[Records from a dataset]
****************************************

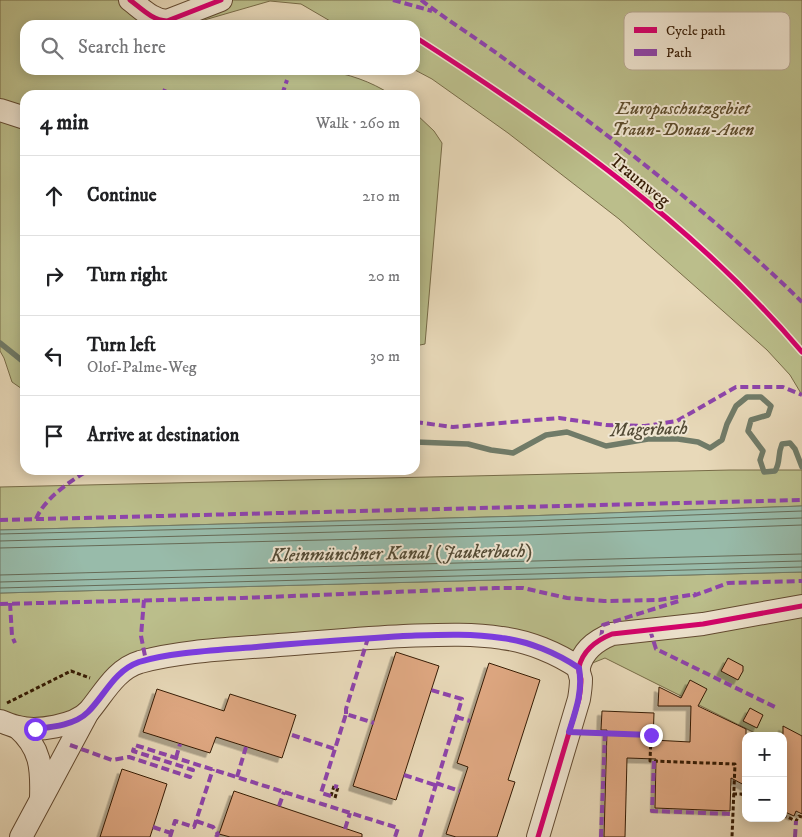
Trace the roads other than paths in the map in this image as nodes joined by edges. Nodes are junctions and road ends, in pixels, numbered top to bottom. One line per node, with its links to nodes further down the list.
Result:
1 (130, 0): 3 (street)
2 (221, 0): 4 (street)
3 (156, 20)
4 (172, 20)
5 (0, 110): 6 (street)
6 (20, 116)
7 (802, 606): 8 (street)
8 (579, 668): 9 (street); 13 (street)
9 (88, 712): 10 (street); 11 (street)
10 (8, 724): 11 (street)
11 (41, 800): 12 (street)
12 (21, 837)
13 (538, 837)

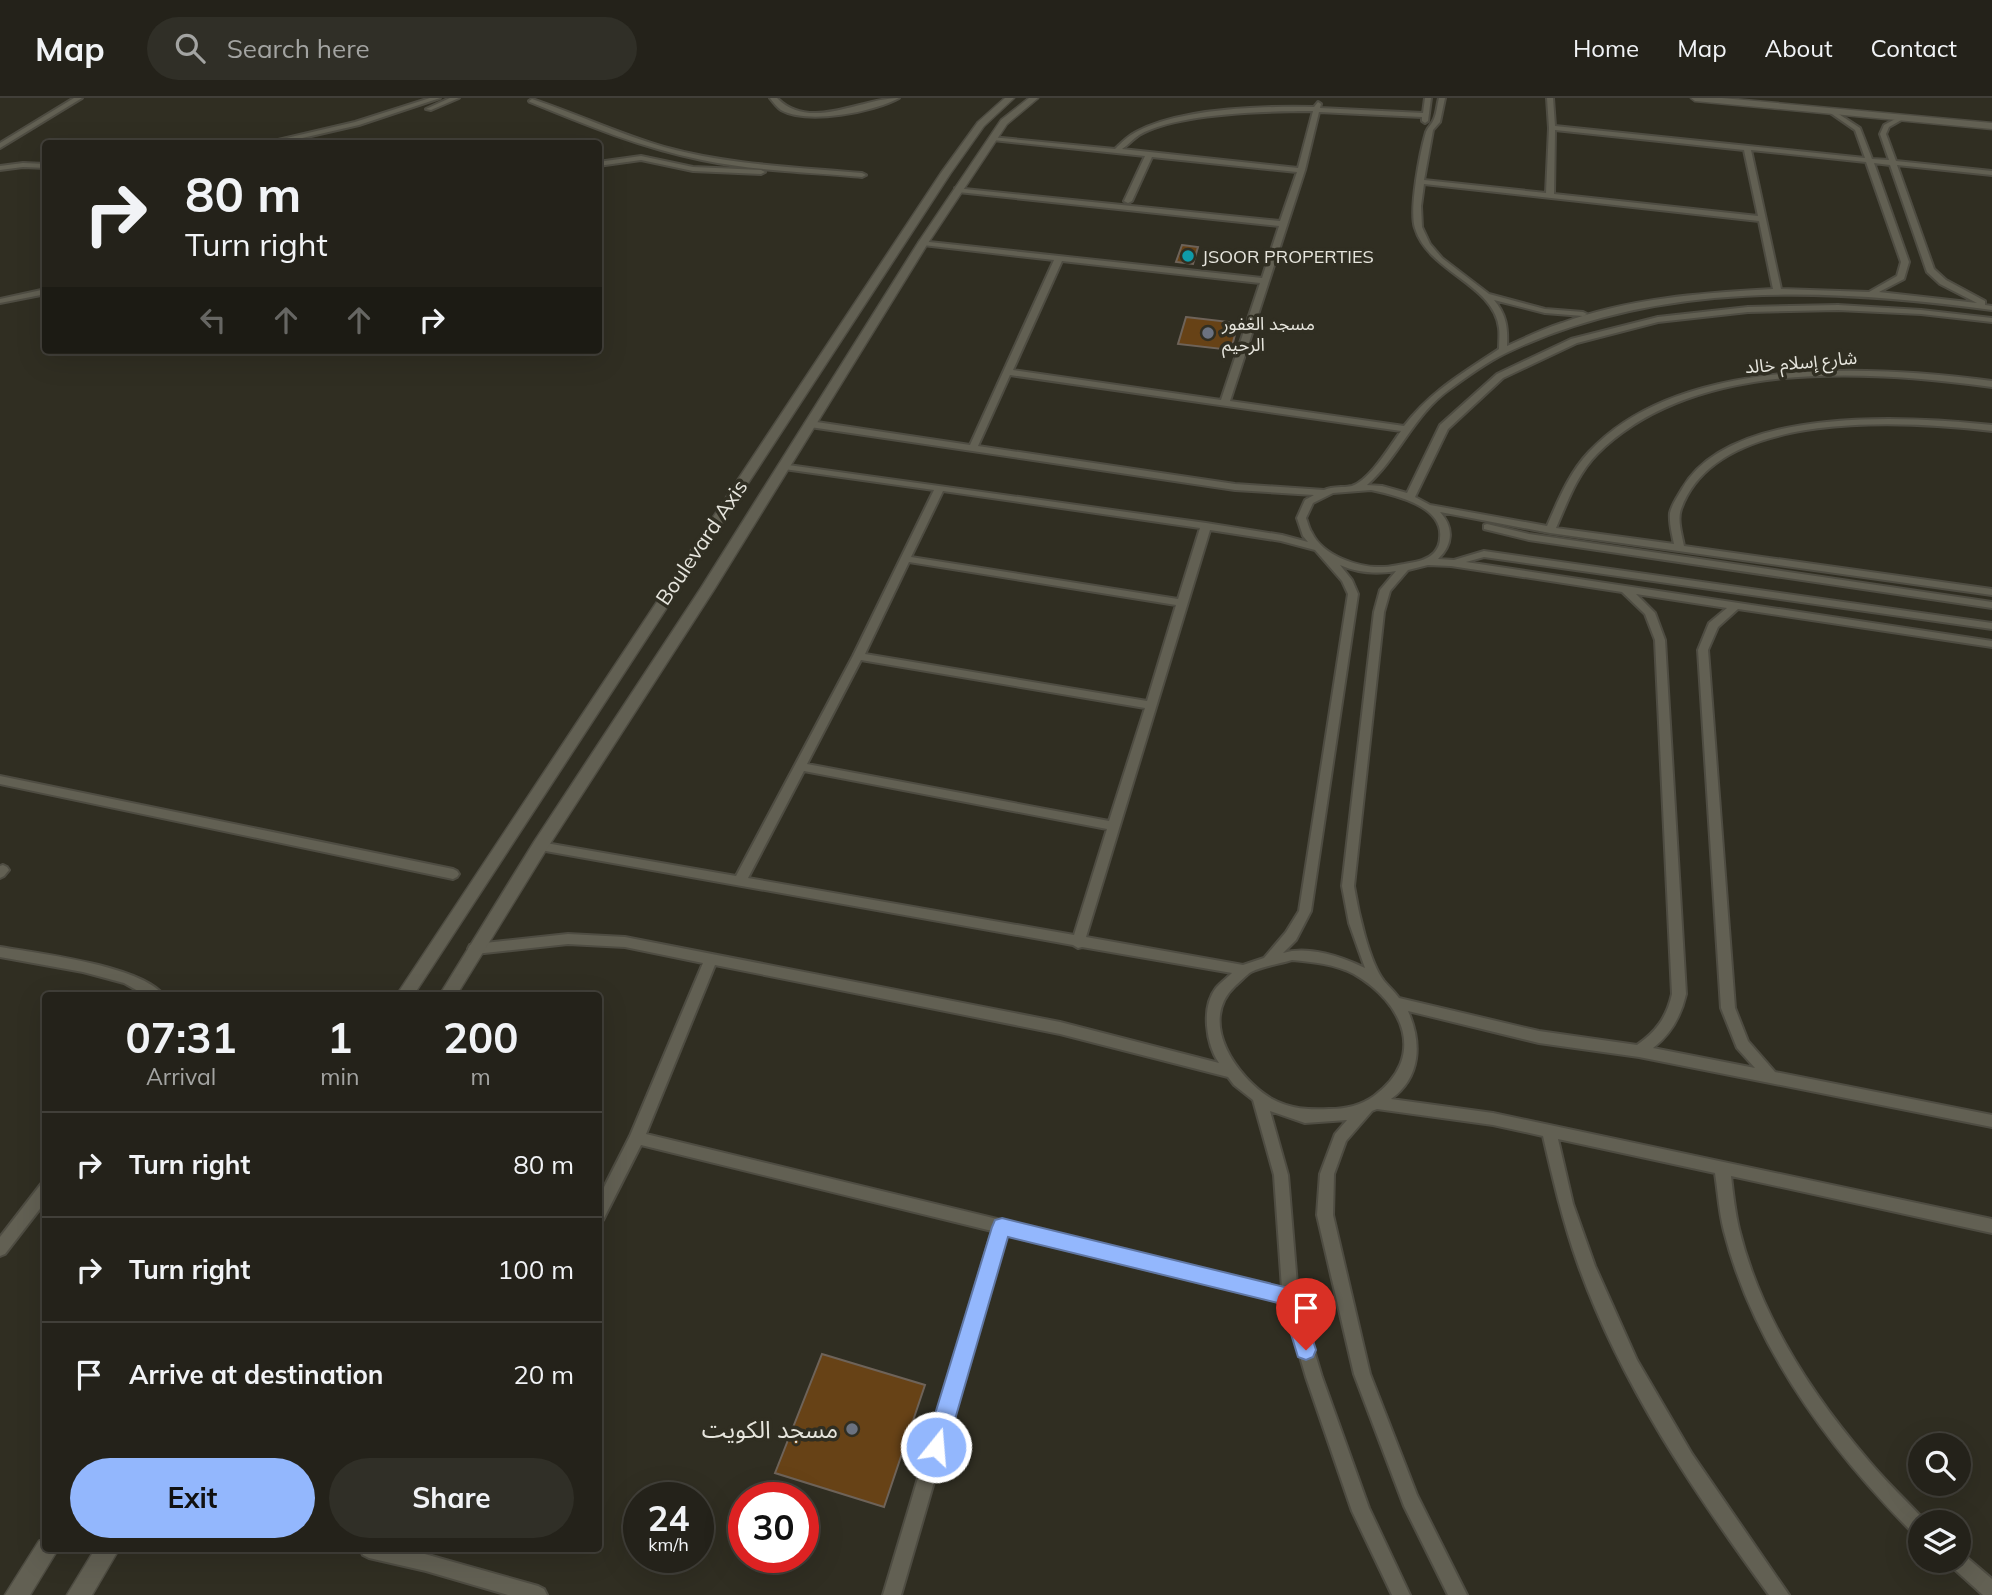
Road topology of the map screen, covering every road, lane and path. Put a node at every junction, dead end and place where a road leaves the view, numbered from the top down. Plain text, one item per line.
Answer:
1 (79, 98) edge
2 (437, 98) edge
3 (456, 98) edge
4 (773, 98) edge
5 (896, 98) edge
6 (1010, 98) edge
7 (1034, 98) edge
8 (1428, 98) edge
9 (1442, 98) edge
10 (1549, 98) edge
11 (1695, 98) edge
12 (1789, 98) edge
13 (533, 101) dead end
14 (1289, 101) dead end
15 (1318, 104) junction
16 (1831, 111) junction
17 (1426, 115) junction
18 (1992, 117) edge
19 (1901, 118) junction
20 (1144, 120) dead end
21 (1992, 126) edge
22 (1552, 128) junction
23 (1430, 130) junction
24 (993, 138) junction
25 (283, 140) edge
26 (317, 140) edge
27 (0, 146) edge
28 (1747, 148) junction
29 (1116, 150) junction
30 (1150, 153) junction
31 (1870, 160) junction
32 (602, 163) edge
33 (1893, 163) junction
34 (42, 166) edge
35 (790, 168) junction
36 (0, 170) edge
37 (1301, 170) junction
38 (1992, 173) edge
39 (42, 174) edge
40 (862, 175) dead end
41 (1422, 182) junction
42 (960, 187) junction
43 (1550, 196) junction
44 (1128, 201) junction
45 (1761, 219) junction
46 (1284, 221) junction
47 (923, 243) junction
48 (1059, 258) junction
49 (1265, 281) junction
50 (42, 292) edge
51 (1778, 292) junction
52 (1869, 294) junction
53 (1488, 296) junction
54 (0, 301) edge
55 (1992, 308) edge
56 (1601, 314) junction
57 (1992, 320) edge
58 (1503, 349) junction
59 (1008, 372) junction
60 (1992, 384) edge
61 (1225, 402) junction
62 (810, 424) junction
63 (1992, 428) edge
64 (1407, 429) junction
65 (973, 448) junction
66 (784, 466) junction
67 (1359, 487) junction
68 (940, 488) junction
69 (1325, 493) junction
70 (1410, 497) junction
71 (1429, 507) junction
72 (1450, 512) junction
73 (1206, 526) junction
74 (1550, 530) junction
75 (1314, 547) junction
76 (1679, 547) junction
77 (1327, 555) junction
78 (906, 559) junction
79 (1427, 562) junction
80 (1451, 563) junction
81 (1404, 570) junction
82 (1623, 588) junction
83 (1992, 592) edge
84 (1182, 603) junction
85 (1992, 605) edge
86 (1735, 606) junction
87 (1992, 626) edge
88 (1992, 644) edge
89 (858, 656) junction
90 (1150, 705) junction
91 (799, 766) junction
92 (0, 780) edge
93 (1114, 826) junction
94 (540, 846) junction
95 (453, 874) dead end
96 (740, 881) junction
97 (1078, 943) junction
98 (475, 949) junction
99 (0, 952) edge
100 (1270, 958) junction
101 (711, 960) junction
102 (1243, 970) junction
103 (1380, 985) junction
104 (152, 992) edge
105 (407, 992) edge
106 (449, 992) edge
107 (1395, 1002) junction
108 (1639, 1051) junction
109 (1229, 1071) junction
110 (1772, 1078) junction
111 (1260, 1099) junction
112 (1372, 1107) junction
113 (1992, 1121) edge
114 (1549, 1131) junction
115 (637, 1138) junction
116 (1722, 1169) junction
117 (42, 1194) edge
118 (602, 1207) edge
119 (1992, 1226) edge
120 (1002, 1227) junction
121 (0, 1249) edge
122 (1290, 1297) junction
123 (1908, 1515) edge
124 (45, 1552) edge
125 (106, 1552) edge
126 (400, 1552) edge
127 (430, 1555) edge
128 (1971, 1572) edge
129 (1992, 1591) edge
130 (17, 1595) edge
131 (79, 1595) edge
132 (538, 1595) edge
133 (892, 1595) edge
134 (1401, 1595) edge
135 (1458, 1595) edge
136 (1780, 1595) edge

1 - 27 street
2 - 25 street
3 - 26 street
4 - 5 street
6 - 105 street, Boulevard Axis
7 - 24 street, Boulevard Axis
8 - 17 street
9 - 23 street
10 - 22 street
11 - 16 street
12 - 18 street
13 - 35 street
14 - 15 street
15 - 17 street
15 - 37 street
16 - 19 street
16 - 31 street
17 - 23 street
19 - 21 street
19 - 33 street
20 - 29 street
22 - 28 street
22 - 43 street
23 - 41 street
24 - 29 street
24 - 42 street, Boulevard Axis
28 - 31 street
28 - 45 street
29 - 30 street
30 - 37 street
30 - 44 street
31 - 33 street
31 - 52 street
32 - 35 street
33 - 38 street
33 - 55 street
34 - 36 street
35 - 40 street
36 - 39 street
37 - 46 street
41 - 43 street
41 - 53 street
42 - 44 street
42 - 46 street
42 - 47 street, Boulevard Axis
43 - 45 street
44 - 46 street
45 - 51 street
46 - 49 street
47 - 48 street
47 - 62 street, Boulevard Axis
48 - 49 street
48 - 59 street
49 - 61 street
50 - 54 street
51 - 52 street
51 - 56 street
52 - 55 street
53 - 56 street
53 - 58 street
56 - 58 street
57 - 70 street
58 - 64 street
59 - 61 street
59 - 65 street
60 - 74 street, شارع إسلام خالد
61 - 64 street
62 - 65 street
62 - 66 street, Boulevard Axis
63 - 76 street
64 - 67 street
65 - 69 street
66 - 68 street
66 - 94 street, Boulevard Axis
67 - 69 street
67 - 70 street
68 - 73 street
68 - 78 street
69 - 75 street
70 - 71 street
71 - 72 street
71 - 79 street
72 - 74 street
72 - 85 street
73 - 75 street
73 - 84 street
74 - 76 street
75 - 77 street
76 - 83 street
77 - 81 street
77 - 100 street
78 - 84 street
78 - 89 street
79 - 80 street
79 - 81 street
80 - 82 street
80 - 87 street
81 - 103 street
82 - 86 street
82 - 108 street
84 - 90 street
86 - 88 street
86 - 110 street
89 - 90 street
89 - 91 street
90 - 93 street
91 - 93 street
91 - 96 street
92 - 95 street
93 - 97 street
94 - 96 street
94 - 98 street, Boulevard Axis
96 - 97 street
97 - 102 street
98 - 101 street
98 - 106 street, Boulevard Axis
99 - 104 street
100 - 102 street
100 - 103 street
101 - 109 street
101 - 115 street
102 - 109 street
103 - 107 street
107 - 108 street
107 - 112 street
108 - 110 street
109 - 111 street
110 - 113 street
111 - 112 street
111 - 122 street
112 - 114 street
112 - 135 street
114 - 116 street
114 - 136 street
115 - 118 street
115 - 120 street
116 - 119 street
116 - 123 street
117 - 121 street
120 - 122 street
120 - 133 street
122 - 134 street
124 - 130 street
125 - 131 street
126 - 127 street
127 - 132 street
128 - 129 street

****************************************

If a line in the records contains the string "node", copy it out.

Trace the roads other than paths in the map in this image as nodes joined by edges. Nodes are junctions and road ends, in pixels, numbered top to bottom. One line per node, with its links to nodes further down the list.
Road topology of the map screen, covering every road, lane and path. Put a node at every junction, dead end and place where a road leaves the view, numbered from the top down. Plain text, one item per line.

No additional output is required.